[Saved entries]
-- -- --
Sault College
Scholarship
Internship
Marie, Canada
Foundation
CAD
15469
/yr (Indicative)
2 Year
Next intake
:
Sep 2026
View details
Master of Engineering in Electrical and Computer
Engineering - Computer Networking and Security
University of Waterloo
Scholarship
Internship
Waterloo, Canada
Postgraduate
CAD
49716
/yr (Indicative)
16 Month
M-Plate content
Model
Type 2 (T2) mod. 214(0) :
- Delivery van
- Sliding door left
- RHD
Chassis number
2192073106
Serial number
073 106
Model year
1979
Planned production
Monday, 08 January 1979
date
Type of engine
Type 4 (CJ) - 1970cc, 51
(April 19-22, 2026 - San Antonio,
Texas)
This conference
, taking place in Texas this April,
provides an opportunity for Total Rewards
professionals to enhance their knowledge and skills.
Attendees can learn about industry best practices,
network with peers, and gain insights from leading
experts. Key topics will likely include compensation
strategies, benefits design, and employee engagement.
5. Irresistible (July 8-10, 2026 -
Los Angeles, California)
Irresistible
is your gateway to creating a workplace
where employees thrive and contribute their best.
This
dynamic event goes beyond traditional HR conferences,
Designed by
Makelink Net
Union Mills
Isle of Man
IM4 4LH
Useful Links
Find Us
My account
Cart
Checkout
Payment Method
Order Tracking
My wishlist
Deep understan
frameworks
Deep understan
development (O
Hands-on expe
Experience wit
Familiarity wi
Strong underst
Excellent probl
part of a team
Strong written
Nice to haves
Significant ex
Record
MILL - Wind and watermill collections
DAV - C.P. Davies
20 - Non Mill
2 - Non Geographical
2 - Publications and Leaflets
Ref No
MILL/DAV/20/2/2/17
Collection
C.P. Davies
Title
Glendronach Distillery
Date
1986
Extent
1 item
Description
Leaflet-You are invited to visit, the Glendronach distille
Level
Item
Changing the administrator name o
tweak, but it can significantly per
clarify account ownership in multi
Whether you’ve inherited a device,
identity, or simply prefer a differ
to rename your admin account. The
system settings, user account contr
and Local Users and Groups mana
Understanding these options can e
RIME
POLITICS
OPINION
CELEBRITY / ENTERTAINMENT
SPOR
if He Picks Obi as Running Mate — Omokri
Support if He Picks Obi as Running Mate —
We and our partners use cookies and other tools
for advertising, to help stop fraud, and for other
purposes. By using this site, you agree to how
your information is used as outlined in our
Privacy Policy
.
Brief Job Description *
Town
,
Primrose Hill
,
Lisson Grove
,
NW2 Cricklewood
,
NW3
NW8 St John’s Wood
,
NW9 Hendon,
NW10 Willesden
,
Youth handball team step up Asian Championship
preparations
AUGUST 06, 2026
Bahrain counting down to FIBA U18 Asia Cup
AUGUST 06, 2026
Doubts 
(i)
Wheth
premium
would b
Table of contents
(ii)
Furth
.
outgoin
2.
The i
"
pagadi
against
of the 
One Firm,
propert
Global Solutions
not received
-- -- --
◆ TASK TO CARRY OUT: Find each line in the data above that contains the string "Glendronach" and copy it out. Treat the search as case-sensitive.

◆ FINISHED EXERCISE:
Glendronach Distillery
Leaflet-You are invited to visit, the Glendronach distille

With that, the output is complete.